Видеть, как дети растут, привязываться к ним, а потом ждать и смотреть, как их убивают, показывать, куда нести тела, готовить похороны – нет, такой участи не пожелаешь и самому неприятному из недругов. Была бы его воля, он бы распахнул клетку, выпустил эту красивую пташку, пусть бы летела, жила бы дальше, вдали от дворцовых интриг и страстей, смеялась бы, радовала Аллаха…
Но много глаз и людей в гареме, и строгих, и равнодушных, и трусливых, только своей шкурой озабоченных. Адак-ханум прислали из Истанбула, чтобы ни у кого даже мыслей никаких не возникало. А то мало ли, какая доброта и мягкосердечие и с какими последствиями прорастут на удаленной от столицы почве Амасьи. А под оком султана, добросовестно представляемым тут Адак, пышной, слащаво-доброй, но опасной и быстрой, как гюрза, – о да, под таким оком любые ростки добросердечия и неповиновения выгорали и гибли.
Айше прогуливалась со служанкой, которую Абдулла-Хамид не узнал: в последние недели строгие и стройные дворцовые порядки, принятые и поддерживаемые смотрителем гарема, рассыпались неряшливыми остроконечными обломками, касаться и даже рассматривать которые было неприятно. Служанки приходили, уходили, не выдерживали, кто-то рыдал по углам, кто-то ленился и пытался увильнуть от работы. Наказывать было сложно, призывать к порядку – бесполезно.
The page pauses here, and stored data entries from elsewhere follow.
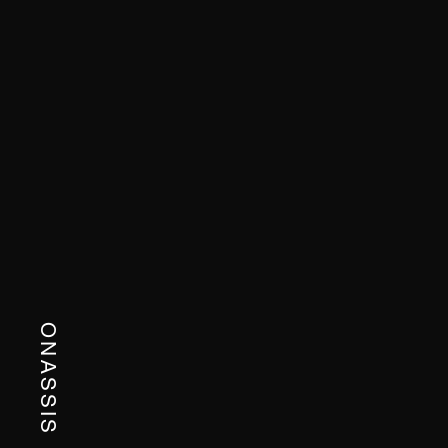
ONASSIS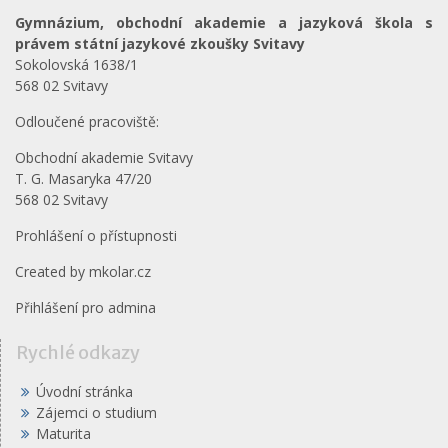
Gymnázium, obchodní akademie a jazyková škola s
právem státní jazykové zkoušky Svitavy
Sokolovská 1638/1
568 02 Svitavy
Odloučené pracoviště:
Obchodní akademie Svitavy
T. G. Masaryka 47/20
568 02 Svitavy
Prohlášení o přístupnosti
Created by
mkolar.cz
Přihlášení pro admina
Rychlé odkazy
Úvodní stránka
Zájemci o studium
Maturita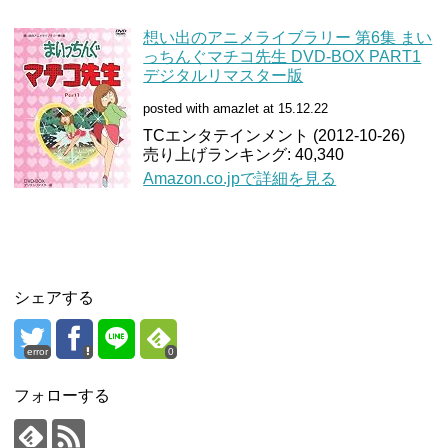
想い出のアニメライブラリー 第6集 まい
っちんぐマチコ先生 DVD-BOX PART1
デジタルリマスター版
posted with amazlet at 15.12.22
TCエンタテインメント (2012-10-26)
売り上げランキング: 40,340
Amazon.co.jpで詳細を見る
シェアする
error
0
フォローする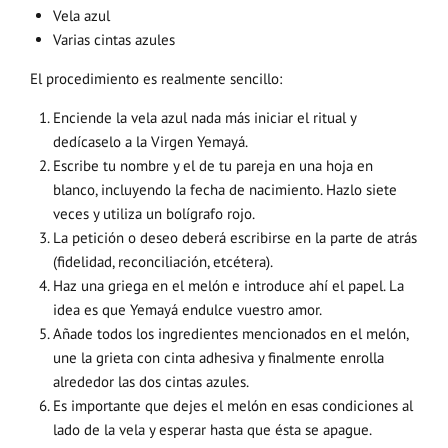
Vela azul
Varias cintas azules
El procedimiento es realmente sencillo:
Enciende la vela azul nada más iniciar el ritual y
dedícaselo a la Virgen Yemayá.
Escribe tu nombre y el de tu pareja en una hoja en
blanco, incluyendo la fecha de nacimiento. Hazlo siete
veces y utiliza un bolígrafo rojo.
La petición o deseo deberá escribirse en la parte de atrás
(fidelidad, reconciliación, etcétera).
Haz una griega en el melón e introduce ahí el papel. La
idea es que Yemayá endulce vuestro amor.
Añade todos los ingredientes mencionados en el melón,
une la grieta con cinta adhesiva y finalmente enrolla
alrededor las dos cintas azules.
Es importante que dejes el melón en esas condiciones al
lado de la vela y esperar hasta que ésta se apague.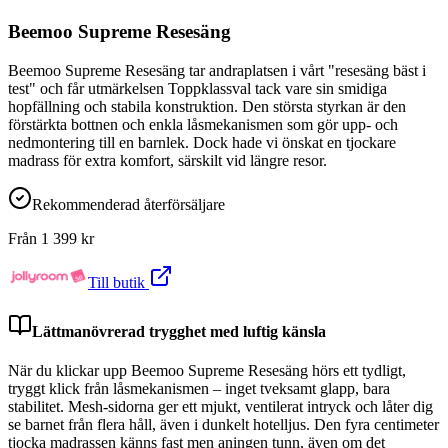
Beemoo Supreme Resesäng
Beemoo Supreme Resesäng tar andraplatsen i vårt "resesäng bäst i
test" och får utmärkelsen Toppklassval tack vare sin smidiga
hopfällning och stabila konstruktion. Den största styrkan är den
förstärkta bottnen och enkla låsmekanismen som gör upp- och
nedmontering till en barnlek. Dock hade vi önskat en tjockare
madrass för extra komfort, särskilt vid längre resor.
Rekommenderad återförsäljare
Från
1 399
kr
Till butik
Lättmanövrerad trygghet med luftig känsla
När du klickar upp Beemoo Supreme Resesäng hörs ett tydligt,
tryggt klick från låsmekanismen – inget tveksamt glapp, bara
stabilitet. Mesh-sidorna ger ett mjukt, ventilerat intryck och låter dig
se barnet från flera håll, även i dunkelt hotelljus. Den fyra centimeter
tjocka madrassen känns fast men aningen tunn, även om det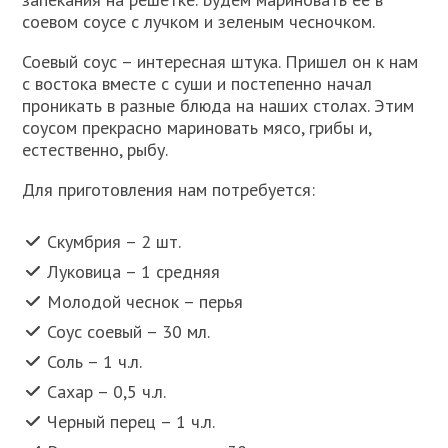
соевом соусе с лучком и зеленым чесночком.
Соевый соус – интересная штука. Пришел он к нам
с востока вместе с суши и постепенно начал
проникать в разные блюда на наших столах. Этим
соусом прекрасно мариновать мясо, грибы и,
естественно, рыбу.
Для приготовления нам потребуется:
Скумбрия – 2 шт.
Луковица – 1 средняя
Молодой чеснок – перья
Соус соевый – 30 мл.
Соль – 1 ч.л.
Сахар – 0,5 ч.л.
Черный перец – 1 ч.л.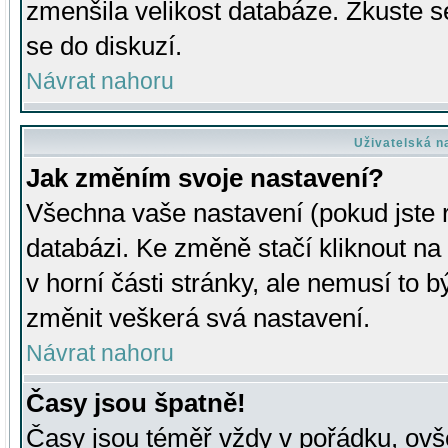
zmenšila velikost databáze. Zkuste s
se do diskuzí.
Návrat nahoru
Uživatelská n
Jak změním svoje nastavení?
Všechna vaše nastavení (pokud jste r
databázi. Ke změně stačí kliknout n
v horní části stránky, ale nemusí to b
změnit veškerá svá nastavení.
Návrat nahoru
Časy jsou špatně!
Časy jsou téměř vždy v pořádku, ovše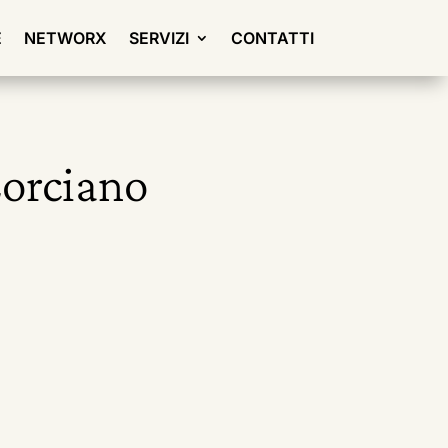
E
NETWORX
SERVIZI
CONTATTI
Corciano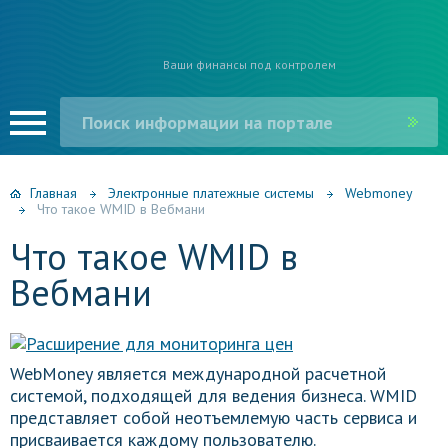
Ваши финансы под контролем
Главная
Электронные платежные системы
Webmoney
Что такое WMID в Вебмани
Что такое WMID в
Вебмани
WebMoney является международной расчетной
системой, подходящей для ведения бизнеса. WMID
представляет собой неотъемлемую часть сервиса и
присваивается каждому пользователю.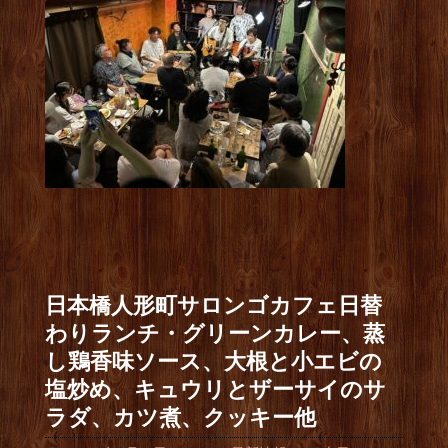
日本橋人形町サロンゴカフェ日替
わりランチ・グリーンカレー、蒸
し鶏香味ソース、大根と小エビの
塩炒め、キュウリとザーサイのサ
ラダ、カツ煮、クッキー他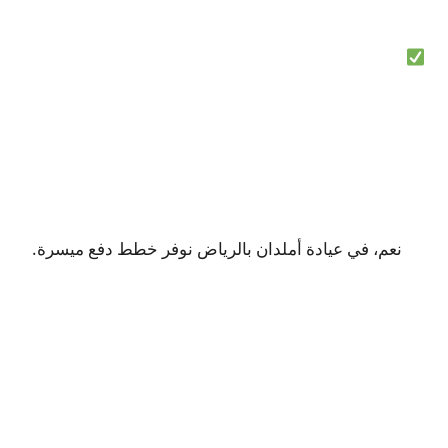
نعم، في عيادة أملدان بالرياض نوفر خطط دفع ميسرة.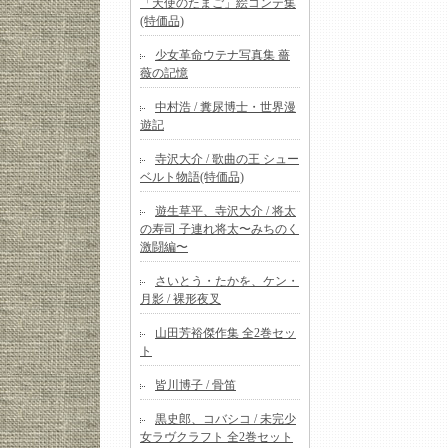
「天使のたまご」絵コンテ集
(特価品)
少女革命ウテナ写真集 薔
薇の記憶
中村浩 / 糞尿博士・世界漫
遊記
寺沢大介 / 歌曲の王 シュー
ベルト物語(特価品)
遊生草平、寺沢大介 / 将太
の寿司 子連れ将太〜みちのく
激闘編〜
さいとう・たかを、ケン・
月影 / 裸形夜叉
山田芳裕傑作集 全2巻セッ
ト
皆川博子 / 骨笛
黒史郎、コバシコ / 未完少
女ラヴクラフト 全2巻セット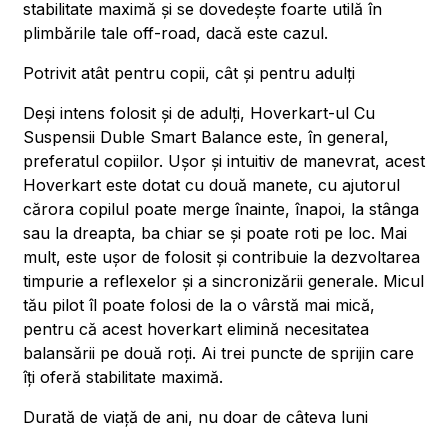
stabilitate maximă și se dovedește foarte utilă în
plimbările tale off-road, dacă este cazul.
Potrivit atât pentru copii, cât și pentru adulți
Deși intens folosit și de adulți, Hoverkart-ul Cu
Suspensii Duble Smart Balance este, în general,
preferatul copiilor. Ușor și intuitiv de manevrat, acest
Hoverkart este dotat cu două manete, cu ajutorul
cărora copilul poate merge înainte, înapoi, la stânga
sau la dreapta, ba chiar se și poate roti pe loc. Mai
mult, este ușor de folosit și contribuie la dezvoltarea
timpurie a reflexelor și a sincronizării generale. Micul
tău pilot îl poate folosi de la o vârstă mai mică,
pentru că acest hoverkart elimină necesitatea
balansării pe două roți. Ai trei puncte de sprijin care
îți oferă stabilitate maximă.
Durată de viață de ani, nu doar de câteva luni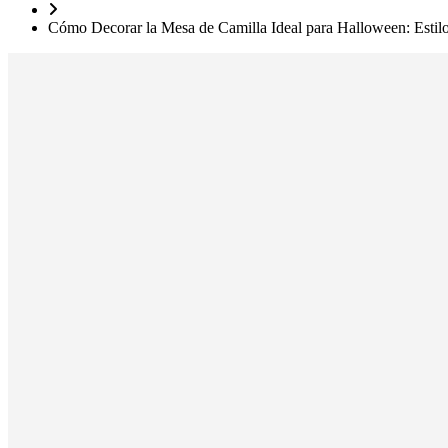
Cómo Decorar la Mesa de Camilla Ideal para Halloween: Estil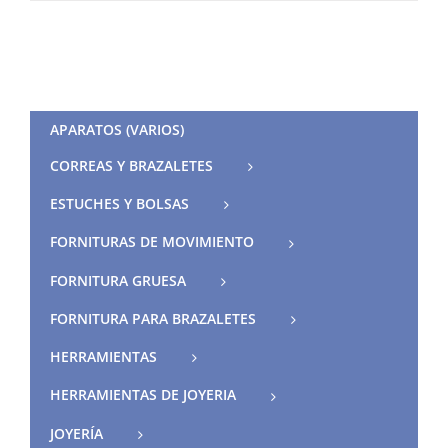
APARATOS (VARIOS)
CORREAS Y BRAZALETES
ESTUCHES Y BOLSAS
FORNITURAS DE MOVIMIENTO
FORNITURA GRUESA
FORNITURA PARA BRAZALETES
HERRAMIENTAS
HERRAMIENTAS DE JOYERIA
JOYERÍA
Мир, и особенно часть его, порученная для обустройства Абдулле-Хамиду, явно сошел с ума.
– Поторапливайся! – нервно прикрикнула Айше на служанку: бестолковая девица засмотрелась в окно, замедлила шаг. От окрика подскочила, поклонилась, засеменила за госпожой.
– Что за девчонка? – спросил Абдулла-Хамид у младшего евнуха, желтокожего Яльцына. Смотритель гарема его не любил: весь он был под стать своему имени «скользкий склон», чуть отвлечешься – нога поедет, да как бы не упасть, шею не свернуть.
– Приходящая, – ответил тот, щурясь приветливо, но неприятно. – Ее сегодня утром прислали от Энгин-бея и еще двух чуть позже. У этой послание было для Адак-ханум. Ну, знаешь же, у нее свои дела в городе, я не вникаю, себе дороже. Ощупали новеньких как полагается и пропустили, чадру не поднимали. Эта – совсем еще девчонка, другие чуть постарше. Подозвать?
Абдулла смотрел вслед Айше. Она позвала служанку, что-то у нее спросила, та ответила тихо, не поднимая головы. Айше опять что-то сказала ей раздраженно, руками всплеснула, видать, совсем ее нервы истончились, она ведь обычно на служанок голос не повышала.
– Не надо, – ответил черный евнух, провожая девушек глазами. – Пусть идут.